### Data excerpts
Segment Open

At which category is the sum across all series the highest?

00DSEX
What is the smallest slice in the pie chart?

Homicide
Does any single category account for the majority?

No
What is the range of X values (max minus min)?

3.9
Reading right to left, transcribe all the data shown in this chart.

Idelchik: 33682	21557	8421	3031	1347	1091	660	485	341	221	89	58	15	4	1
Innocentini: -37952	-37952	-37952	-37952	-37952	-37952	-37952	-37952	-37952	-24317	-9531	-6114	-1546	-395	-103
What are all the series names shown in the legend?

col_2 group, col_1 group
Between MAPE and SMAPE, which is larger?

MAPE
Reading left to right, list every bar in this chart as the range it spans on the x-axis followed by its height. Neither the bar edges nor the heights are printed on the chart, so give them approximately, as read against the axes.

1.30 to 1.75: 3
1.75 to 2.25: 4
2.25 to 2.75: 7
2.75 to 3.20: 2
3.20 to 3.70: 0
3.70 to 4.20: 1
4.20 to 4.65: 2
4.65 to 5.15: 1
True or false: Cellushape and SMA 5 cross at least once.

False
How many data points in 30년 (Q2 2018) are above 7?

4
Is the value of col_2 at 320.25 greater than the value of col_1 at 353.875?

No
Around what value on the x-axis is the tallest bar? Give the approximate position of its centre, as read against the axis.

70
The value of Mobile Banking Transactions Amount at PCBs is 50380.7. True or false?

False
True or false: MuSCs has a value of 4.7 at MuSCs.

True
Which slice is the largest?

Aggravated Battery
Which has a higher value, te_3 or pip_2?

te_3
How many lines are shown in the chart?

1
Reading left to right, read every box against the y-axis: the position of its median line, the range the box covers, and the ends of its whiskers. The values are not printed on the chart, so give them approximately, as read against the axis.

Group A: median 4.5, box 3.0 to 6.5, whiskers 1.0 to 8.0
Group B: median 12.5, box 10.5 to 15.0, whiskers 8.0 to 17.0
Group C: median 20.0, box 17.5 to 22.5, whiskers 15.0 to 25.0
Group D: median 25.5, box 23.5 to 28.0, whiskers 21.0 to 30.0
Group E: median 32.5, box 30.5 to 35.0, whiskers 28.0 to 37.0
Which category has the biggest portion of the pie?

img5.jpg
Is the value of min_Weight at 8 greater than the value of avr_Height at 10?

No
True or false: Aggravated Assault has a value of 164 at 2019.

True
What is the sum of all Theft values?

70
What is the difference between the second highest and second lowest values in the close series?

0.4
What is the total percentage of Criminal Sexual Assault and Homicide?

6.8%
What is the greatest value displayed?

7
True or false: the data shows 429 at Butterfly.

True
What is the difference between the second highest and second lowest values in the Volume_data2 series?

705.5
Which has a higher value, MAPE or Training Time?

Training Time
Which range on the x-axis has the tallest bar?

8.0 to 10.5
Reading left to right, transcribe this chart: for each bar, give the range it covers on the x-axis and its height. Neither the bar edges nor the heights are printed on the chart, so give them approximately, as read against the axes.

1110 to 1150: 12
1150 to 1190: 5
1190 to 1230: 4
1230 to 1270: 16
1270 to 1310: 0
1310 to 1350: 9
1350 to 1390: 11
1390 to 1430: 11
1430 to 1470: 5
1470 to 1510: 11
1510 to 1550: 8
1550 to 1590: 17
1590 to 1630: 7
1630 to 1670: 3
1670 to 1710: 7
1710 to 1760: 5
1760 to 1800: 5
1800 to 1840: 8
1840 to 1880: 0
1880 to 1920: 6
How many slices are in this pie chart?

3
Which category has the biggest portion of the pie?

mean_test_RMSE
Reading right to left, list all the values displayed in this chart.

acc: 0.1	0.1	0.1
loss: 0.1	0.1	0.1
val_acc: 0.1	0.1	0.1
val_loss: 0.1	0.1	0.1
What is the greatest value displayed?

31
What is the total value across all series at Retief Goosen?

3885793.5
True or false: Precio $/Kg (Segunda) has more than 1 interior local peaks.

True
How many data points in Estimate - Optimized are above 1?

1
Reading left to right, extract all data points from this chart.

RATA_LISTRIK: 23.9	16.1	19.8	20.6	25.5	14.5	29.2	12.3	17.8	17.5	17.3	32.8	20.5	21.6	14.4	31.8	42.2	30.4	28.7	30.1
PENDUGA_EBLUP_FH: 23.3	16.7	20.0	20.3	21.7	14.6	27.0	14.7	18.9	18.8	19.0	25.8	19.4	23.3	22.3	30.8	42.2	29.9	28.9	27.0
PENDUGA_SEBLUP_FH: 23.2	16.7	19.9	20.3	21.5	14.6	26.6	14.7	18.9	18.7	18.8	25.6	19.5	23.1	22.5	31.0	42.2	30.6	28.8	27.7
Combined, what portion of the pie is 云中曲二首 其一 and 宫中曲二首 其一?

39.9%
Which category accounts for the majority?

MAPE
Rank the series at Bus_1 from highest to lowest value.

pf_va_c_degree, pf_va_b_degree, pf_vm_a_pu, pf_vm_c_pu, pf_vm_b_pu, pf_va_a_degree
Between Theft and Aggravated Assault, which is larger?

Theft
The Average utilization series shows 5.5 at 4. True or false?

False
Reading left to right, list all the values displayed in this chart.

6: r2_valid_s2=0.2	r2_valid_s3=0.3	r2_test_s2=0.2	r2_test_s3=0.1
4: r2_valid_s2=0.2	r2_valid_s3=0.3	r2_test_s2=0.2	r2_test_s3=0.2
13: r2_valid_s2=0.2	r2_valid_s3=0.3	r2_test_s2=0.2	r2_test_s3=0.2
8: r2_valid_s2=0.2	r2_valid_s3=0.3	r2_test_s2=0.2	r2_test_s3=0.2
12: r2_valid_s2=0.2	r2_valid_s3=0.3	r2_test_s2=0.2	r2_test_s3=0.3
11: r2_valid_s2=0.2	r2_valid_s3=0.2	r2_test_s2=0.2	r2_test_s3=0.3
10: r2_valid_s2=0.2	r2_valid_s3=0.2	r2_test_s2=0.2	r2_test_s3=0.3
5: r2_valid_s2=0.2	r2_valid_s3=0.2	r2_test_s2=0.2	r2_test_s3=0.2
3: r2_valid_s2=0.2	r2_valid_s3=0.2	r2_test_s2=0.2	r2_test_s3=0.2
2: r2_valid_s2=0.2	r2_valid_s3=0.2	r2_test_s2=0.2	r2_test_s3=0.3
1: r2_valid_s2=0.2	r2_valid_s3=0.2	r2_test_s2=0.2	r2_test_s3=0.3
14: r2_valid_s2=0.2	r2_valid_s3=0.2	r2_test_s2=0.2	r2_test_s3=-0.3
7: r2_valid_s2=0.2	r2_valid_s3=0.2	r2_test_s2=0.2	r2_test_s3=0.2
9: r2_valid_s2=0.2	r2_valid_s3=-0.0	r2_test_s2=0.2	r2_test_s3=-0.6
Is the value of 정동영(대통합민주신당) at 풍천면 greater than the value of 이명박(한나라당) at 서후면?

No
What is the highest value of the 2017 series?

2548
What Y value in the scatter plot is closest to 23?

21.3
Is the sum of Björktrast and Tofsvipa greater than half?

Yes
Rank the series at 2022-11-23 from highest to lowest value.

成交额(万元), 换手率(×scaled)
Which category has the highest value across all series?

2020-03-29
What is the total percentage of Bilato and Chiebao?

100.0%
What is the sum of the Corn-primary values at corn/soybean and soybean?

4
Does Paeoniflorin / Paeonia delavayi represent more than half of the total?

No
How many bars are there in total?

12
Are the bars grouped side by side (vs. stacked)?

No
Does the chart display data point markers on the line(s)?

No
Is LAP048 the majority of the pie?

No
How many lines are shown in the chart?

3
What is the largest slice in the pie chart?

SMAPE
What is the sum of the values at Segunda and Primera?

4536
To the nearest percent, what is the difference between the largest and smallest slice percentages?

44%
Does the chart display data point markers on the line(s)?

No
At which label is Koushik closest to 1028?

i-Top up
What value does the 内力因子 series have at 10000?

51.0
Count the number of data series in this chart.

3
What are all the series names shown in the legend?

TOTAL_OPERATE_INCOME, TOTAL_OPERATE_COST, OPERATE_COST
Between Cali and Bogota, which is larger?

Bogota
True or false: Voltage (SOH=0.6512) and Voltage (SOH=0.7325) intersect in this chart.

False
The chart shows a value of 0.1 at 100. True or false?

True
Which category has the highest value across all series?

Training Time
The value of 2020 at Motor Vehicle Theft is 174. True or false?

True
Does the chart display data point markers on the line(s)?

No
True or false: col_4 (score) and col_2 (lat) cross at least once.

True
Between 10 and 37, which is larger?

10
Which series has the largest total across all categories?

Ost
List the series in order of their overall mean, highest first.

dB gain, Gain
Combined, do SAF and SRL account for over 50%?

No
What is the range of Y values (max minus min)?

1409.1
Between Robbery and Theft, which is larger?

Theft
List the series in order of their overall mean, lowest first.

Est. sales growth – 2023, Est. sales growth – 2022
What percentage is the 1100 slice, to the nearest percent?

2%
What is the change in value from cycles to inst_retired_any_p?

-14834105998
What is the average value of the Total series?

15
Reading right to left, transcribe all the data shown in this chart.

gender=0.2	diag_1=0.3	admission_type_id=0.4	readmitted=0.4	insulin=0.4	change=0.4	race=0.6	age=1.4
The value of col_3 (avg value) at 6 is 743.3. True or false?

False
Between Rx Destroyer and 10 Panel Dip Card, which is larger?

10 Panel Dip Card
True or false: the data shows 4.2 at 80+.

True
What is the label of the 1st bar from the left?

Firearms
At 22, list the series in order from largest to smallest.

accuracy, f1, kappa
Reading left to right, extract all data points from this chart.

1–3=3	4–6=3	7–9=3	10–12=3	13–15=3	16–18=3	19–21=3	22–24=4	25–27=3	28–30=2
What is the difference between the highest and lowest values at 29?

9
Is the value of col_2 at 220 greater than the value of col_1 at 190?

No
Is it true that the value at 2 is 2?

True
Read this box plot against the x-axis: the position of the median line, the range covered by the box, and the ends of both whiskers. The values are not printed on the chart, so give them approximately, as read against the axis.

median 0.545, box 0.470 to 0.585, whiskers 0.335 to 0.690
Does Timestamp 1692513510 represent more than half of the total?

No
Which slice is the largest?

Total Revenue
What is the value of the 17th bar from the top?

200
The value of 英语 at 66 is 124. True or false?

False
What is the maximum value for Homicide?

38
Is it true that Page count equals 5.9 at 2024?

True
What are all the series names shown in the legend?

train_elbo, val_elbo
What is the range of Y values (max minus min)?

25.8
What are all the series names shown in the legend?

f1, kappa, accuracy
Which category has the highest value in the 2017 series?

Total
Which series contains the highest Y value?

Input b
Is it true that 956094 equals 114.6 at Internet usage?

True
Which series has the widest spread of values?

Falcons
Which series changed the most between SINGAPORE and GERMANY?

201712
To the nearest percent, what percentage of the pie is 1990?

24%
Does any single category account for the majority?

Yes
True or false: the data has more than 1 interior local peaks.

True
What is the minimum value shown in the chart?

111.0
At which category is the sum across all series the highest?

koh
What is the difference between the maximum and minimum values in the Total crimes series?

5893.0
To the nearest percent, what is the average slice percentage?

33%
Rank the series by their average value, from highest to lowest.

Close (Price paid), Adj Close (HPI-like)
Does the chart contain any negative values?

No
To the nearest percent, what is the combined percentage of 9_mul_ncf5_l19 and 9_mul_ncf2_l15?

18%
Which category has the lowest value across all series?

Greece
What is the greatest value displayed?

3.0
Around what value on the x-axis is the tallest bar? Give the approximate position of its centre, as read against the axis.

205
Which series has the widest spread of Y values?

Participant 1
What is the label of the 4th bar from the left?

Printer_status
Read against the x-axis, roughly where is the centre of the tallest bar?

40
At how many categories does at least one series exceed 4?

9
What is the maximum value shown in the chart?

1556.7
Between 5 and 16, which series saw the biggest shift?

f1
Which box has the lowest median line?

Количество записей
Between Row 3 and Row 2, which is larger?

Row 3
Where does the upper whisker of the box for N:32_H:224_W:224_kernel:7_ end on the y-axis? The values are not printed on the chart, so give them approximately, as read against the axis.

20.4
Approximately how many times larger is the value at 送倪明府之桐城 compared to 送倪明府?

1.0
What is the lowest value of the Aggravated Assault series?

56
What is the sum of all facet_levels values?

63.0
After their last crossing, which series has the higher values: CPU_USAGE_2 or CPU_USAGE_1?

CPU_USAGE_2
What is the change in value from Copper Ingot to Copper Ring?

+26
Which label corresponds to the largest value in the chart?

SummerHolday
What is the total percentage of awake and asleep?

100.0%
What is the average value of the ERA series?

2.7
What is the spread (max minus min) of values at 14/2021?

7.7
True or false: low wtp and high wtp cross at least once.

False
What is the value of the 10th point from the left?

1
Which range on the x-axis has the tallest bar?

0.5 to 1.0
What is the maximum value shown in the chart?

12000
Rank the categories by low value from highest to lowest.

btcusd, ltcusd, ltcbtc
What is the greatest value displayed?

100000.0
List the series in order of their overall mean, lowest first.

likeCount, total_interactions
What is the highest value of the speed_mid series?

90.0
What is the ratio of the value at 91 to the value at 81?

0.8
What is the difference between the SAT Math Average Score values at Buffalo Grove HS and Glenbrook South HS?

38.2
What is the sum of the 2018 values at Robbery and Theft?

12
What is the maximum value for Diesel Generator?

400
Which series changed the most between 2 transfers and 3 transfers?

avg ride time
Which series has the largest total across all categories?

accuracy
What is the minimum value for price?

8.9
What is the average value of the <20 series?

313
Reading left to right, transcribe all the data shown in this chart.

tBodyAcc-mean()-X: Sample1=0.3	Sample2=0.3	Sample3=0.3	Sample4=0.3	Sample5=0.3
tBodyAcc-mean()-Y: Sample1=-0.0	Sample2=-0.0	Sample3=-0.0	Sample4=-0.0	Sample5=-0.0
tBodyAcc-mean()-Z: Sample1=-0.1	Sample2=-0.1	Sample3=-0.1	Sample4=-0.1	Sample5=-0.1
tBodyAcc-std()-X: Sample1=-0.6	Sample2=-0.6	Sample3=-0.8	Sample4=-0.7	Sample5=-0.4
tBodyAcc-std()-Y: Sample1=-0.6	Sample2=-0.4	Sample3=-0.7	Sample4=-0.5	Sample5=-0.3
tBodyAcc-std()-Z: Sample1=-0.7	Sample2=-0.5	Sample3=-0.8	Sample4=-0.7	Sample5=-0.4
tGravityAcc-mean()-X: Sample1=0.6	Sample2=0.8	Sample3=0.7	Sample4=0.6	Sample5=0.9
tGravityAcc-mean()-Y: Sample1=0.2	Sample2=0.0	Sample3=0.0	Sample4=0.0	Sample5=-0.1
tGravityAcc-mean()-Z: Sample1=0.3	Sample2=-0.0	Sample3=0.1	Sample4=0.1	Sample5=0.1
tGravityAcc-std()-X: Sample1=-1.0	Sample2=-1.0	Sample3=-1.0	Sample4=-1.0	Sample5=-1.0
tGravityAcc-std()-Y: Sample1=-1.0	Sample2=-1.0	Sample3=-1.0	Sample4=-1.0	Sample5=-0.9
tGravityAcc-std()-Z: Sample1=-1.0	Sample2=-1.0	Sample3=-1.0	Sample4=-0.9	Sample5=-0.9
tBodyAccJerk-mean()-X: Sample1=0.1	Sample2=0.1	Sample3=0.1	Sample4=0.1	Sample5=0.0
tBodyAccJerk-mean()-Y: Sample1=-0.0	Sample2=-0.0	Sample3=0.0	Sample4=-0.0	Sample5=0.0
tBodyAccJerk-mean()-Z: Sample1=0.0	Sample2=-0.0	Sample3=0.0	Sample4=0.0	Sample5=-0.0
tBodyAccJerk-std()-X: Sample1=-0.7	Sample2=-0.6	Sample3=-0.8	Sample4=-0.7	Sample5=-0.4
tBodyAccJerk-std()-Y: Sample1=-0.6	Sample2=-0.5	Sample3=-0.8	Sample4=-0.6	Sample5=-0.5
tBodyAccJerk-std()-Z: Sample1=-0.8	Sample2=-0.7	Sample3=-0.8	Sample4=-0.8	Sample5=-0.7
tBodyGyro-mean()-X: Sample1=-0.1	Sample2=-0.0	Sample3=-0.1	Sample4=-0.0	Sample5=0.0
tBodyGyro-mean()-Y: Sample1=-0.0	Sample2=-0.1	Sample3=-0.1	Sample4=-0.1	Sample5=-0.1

Segment Closed

### Prompt
Return every line of the rows above that contains the string "Assault", matching case exactly.

### Solution for this exercise
True or false: Aggravated Assault has a value of 164 at 2019.
What is the total percentage of Criminal Sexual Assault and Homicide?
Between Theft and Aggravated Assault, which is larger?
What is the lowest value of the Aggravated Assault series?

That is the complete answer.